Need some ideas for books for your 8-12 year old? You’re in the right place as I’ve read the first chapter in three YA/middle-grade books this week:
My first book up for First Chapter Friday is The Iron Trial. It was just released on the 9th and I am already hearing so many good things about this book. You know these authors: Holly Black is The Spiderwick Chronicles and the super creepy Doll Bones and Cassandra Clare is of course The Mortal Instruments books. You just know any book they collaborate on will be excellent. The plot starts out like every other magic/fantasy/YA book out there: kids must pass the Iron Trial to be admitted to the Magisterium to study magic. Ho hum so far, right? WRONGO, me hearty (sorry, Talk Like a Pirate Day just got me!) The twist to this book is that Callum Hunt wants to FAIL the Iron Trial, so of course he passes and must enter the Magisterium. Despite some comparisons to Harry Potter in the reviews, I thought the first chapter was pretty good and different enough to rate a full book read.
The Spirit Animals series has been on my radar for a while since Brandon Mull and Garth Nix wrote books in the series. This is book 4 of the series and in this one, the four kids (Greencloaks) travel to the far, frozen North to try to stop “The Conquerors” using their “spirit animal” powers.
I didn’t finish the first chapter-VERY bloody/violent killing in the first two pages. Definitely NOT for the age 8-12 range that is the target market. NO NO NO. I’m not sure what Shannon Hale was trying to accomplish in using this to set up the plot but it is an epic fail for me. I’ve read the reviews and I’m seeing lots of comments about the humor and character interaction later in the book but I just can’t get past chapter one–this series goes to our do NOT read pile.
OH!! You know how you get that tingly feeling when you read a really good book and you don’t want to put it down? Nightmares is THAT book!! Now this is a book for the 8-12 crowd-funny, scary and you will want to be Charlie’s friend as he tries to figure out what is going on in his new home.
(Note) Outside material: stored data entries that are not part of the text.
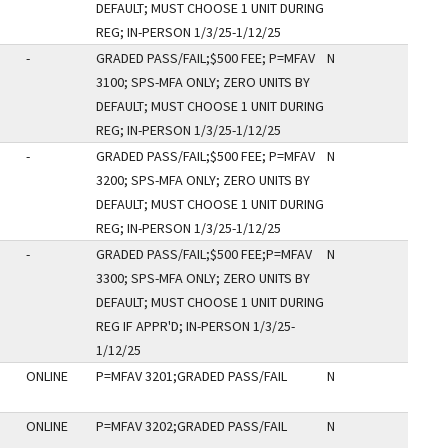
DEFAULT; MUST CHOOSE 1 UNIT DURING
REG; IN-PERSON 1/3/25-1/12/25
-
GRADED PASS/FAIL;$500 FEE; P=MFAV
N
3100; SPS-MFA ONLY; ZERO UNITS BY
DEFAULT; MUST CHOOSE 1 UNIT DURING
REG; IN-PERSON 1/3/25-1/12/25
-
GRADED PASS/FAIL;$500 FEE; P=MFAV
N
3200; SPS-MFA ONLY; ZERO UNITS BY
DEFAULT; MUST CHOOSE 1 UNIT DURING
REG; IN-PERSON 1/3/25-1/12/25
-
GRADED PASS/FAIL;$500 FEE;P=MFAV
N
3300; SPS-MFA ONLY; ZERO UNITS BY
DEFAULT; MUST CHOOSE 1 UNIT DURING
REG IF APPR'D; IN-PERSON 1/3/25-
1/12/25
ONLINE
P=MFAV 3201;GRADED PASS/FAIL
N
ONLINE
P=MFAV 3202;GRADED PASS/FAIL
N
His father has married a woman Charlie is sure is a real witch and they have moved to her purple mansion that may or may not be haunted. There is a touch of sadness when you read that Charlie can see his old house from his new bedroom window 🙁 What a great plot point, that one sentence gives the reader more about Charlie than you could tell in 20 paragraphs. Authors Jason Segel and Kirsten Miller have done a fantastic job with the writing. Top of the to be read pile for this one.
One clunker this week but two your kids definitely “Otter” be reading!!